Saturday, July 23, 2011
Earlier this week, I attended a panel discussion on Reading & Publishing: Paper or Screen organised by McLuhan Legacy Network to discuss the changing format of the book and the future of reading, publishing and libraries.
The panel comprised “authors, publishers and aggregators” and included John Cruickshank, Publisher, Toronto Star; Susan Caron, Manager, Collection Development, Toronto Library; Jian Ghomeshi, host of Q Radio One, CBC; Nathan Maharaj, Merchandising Director, Kobo eReader; Alana Wilcox, Editorial Director, Coach House Press & Carolyn Wood, Executive Director, Association of Canadian Publishers.
The discussion while insightful, was also a “a game of bluff and bluster, words and whimsy,” with everyone generally agreeing that even if technology changes reading habits, the habit of reading won’t disappear altogether. Not surprising, considering it was a congregation of believers in the supremacy of reading.

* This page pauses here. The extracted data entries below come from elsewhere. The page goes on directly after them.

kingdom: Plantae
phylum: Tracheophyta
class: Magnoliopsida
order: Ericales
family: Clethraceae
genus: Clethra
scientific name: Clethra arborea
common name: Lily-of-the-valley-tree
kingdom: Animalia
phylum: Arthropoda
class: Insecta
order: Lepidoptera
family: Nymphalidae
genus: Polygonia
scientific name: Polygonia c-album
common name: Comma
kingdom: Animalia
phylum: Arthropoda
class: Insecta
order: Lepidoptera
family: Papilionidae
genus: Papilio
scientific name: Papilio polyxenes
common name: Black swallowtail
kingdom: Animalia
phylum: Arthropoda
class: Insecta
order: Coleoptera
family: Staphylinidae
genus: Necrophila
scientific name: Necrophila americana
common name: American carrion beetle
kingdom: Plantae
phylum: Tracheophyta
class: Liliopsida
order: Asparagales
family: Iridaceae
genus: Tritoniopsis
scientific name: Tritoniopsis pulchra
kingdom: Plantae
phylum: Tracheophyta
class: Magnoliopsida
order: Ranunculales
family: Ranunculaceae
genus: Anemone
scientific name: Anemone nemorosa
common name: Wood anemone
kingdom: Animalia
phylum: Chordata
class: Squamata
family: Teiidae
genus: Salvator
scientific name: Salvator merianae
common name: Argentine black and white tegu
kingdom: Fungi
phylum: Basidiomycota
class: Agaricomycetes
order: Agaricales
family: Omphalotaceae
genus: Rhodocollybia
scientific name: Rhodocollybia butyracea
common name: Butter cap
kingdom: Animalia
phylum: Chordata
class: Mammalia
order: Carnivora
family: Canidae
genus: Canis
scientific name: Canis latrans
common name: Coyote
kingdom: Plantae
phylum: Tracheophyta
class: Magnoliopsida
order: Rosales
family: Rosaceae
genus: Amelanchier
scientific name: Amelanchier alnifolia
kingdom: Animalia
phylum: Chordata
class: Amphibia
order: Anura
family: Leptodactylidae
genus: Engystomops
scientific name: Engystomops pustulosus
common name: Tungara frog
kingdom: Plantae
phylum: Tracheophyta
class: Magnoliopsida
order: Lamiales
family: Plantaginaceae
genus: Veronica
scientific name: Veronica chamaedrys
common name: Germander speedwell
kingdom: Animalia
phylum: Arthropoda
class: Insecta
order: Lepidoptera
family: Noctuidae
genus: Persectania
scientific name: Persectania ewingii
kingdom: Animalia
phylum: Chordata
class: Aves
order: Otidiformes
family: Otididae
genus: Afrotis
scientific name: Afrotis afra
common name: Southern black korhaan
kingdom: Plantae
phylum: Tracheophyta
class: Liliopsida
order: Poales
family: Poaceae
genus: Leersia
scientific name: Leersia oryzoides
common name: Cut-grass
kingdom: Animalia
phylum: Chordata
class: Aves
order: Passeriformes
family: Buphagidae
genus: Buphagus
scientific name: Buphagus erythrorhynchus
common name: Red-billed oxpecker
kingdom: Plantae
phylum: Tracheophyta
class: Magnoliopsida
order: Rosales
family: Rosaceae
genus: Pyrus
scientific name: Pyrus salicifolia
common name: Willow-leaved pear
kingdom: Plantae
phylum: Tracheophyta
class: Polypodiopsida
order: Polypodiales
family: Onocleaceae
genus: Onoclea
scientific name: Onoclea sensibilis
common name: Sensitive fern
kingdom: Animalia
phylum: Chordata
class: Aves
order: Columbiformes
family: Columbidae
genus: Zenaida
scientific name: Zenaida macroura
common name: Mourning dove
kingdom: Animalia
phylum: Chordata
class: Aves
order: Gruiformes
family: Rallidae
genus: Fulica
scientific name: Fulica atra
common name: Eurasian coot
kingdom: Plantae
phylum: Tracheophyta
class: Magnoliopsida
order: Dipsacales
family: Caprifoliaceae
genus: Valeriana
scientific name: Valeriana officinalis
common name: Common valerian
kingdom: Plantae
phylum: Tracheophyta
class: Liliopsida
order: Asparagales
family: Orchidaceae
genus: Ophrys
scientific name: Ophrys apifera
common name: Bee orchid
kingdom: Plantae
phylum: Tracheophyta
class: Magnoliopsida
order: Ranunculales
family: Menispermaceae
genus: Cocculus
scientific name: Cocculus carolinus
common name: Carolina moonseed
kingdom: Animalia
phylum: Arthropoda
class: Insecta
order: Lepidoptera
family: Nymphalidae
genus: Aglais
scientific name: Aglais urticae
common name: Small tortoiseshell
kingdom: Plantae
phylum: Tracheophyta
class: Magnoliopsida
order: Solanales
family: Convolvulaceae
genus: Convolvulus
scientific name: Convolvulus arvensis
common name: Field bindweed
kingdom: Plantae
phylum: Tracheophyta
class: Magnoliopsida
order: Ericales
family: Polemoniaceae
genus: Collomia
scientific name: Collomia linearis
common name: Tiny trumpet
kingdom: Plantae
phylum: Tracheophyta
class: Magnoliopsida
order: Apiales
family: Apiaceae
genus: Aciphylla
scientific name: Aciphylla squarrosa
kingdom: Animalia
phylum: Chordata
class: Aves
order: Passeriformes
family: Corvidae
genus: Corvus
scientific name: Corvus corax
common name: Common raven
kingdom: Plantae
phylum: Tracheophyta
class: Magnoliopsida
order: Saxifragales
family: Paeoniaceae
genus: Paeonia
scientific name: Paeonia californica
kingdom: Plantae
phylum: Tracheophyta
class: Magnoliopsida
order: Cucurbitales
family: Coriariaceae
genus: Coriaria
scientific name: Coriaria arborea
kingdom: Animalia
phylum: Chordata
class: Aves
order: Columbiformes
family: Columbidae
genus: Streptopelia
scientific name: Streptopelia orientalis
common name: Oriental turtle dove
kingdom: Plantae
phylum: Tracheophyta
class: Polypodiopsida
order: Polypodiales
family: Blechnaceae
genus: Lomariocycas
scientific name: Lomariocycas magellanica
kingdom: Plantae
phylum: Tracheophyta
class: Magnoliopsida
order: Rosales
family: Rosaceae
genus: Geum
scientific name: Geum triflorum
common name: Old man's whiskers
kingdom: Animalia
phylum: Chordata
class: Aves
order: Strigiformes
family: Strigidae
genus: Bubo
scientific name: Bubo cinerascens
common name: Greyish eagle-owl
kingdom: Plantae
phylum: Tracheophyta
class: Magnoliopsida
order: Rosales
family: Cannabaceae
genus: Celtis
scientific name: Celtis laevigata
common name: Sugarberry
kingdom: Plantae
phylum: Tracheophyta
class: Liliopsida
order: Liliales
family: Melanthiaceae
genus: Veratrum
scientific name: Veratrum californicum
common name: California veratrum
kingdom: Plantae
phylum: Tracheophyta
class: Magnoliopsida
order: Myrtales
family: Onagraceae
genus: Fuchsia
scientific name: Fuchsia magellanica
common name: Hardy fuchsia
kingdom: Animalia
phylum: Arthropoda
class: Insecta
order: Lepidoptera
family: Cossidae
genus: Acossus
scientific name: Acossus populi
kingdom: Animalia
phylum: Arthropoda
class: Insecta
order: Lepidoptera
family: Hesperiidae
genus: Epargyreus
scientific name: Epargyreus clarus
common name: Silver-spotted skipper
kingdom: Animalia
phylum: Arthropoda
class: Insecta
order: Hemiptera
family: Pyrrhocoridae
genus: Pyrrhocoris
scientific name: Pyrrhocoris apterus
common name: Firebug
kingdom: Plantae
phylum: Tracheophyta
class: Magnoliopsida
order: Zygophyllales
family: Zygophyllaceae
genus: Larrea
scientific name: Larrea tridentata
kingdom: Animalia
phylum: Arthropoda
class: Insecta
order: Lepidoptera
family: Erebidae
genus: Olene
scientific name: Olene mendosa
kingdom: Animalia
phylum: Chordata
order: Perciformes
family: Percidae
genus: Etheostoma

A similar panel discussion at the 2010 Luminato on Fiction in the Age of E-Books (authors Katherine Govier and Paul Theroux, publisher Sarah MacLachlan, bookseller Joel Silver and journalist Scott Stossel) had reached the same sort of conclusion of being “torn between hope and nostalgia.”
McLuhan Legacy Network had organised a series of events between July 18 and 24, to celebrate the centenary of Marshall McLuhan (July 21, 1911 – December 31, 1980). McLuhan was a Canadian.
McLuhan’s prophetic insights into the media and society have shaped our thinking over the last five decades. For instance, aphorisms such as the medium is the message, the global village, information overload, all advertising advertises advertising, the future of the book is the blurb, remain embedded in our consciousness, nearly five decades since they were postulated.
And his frighteningly prescient prediction about the Age of the Internet:
“The next medium, whatever it is – it may be the extension of consciousness – will include television as its content, not as its environment, and will transform television into an art form. A computer as a research and communication instrument could enhance retrieval, obsolesce mass library organization, retrieve the individual's encyclopaedic function, and flip into a private line to speedily tailored data of a saleable kind.”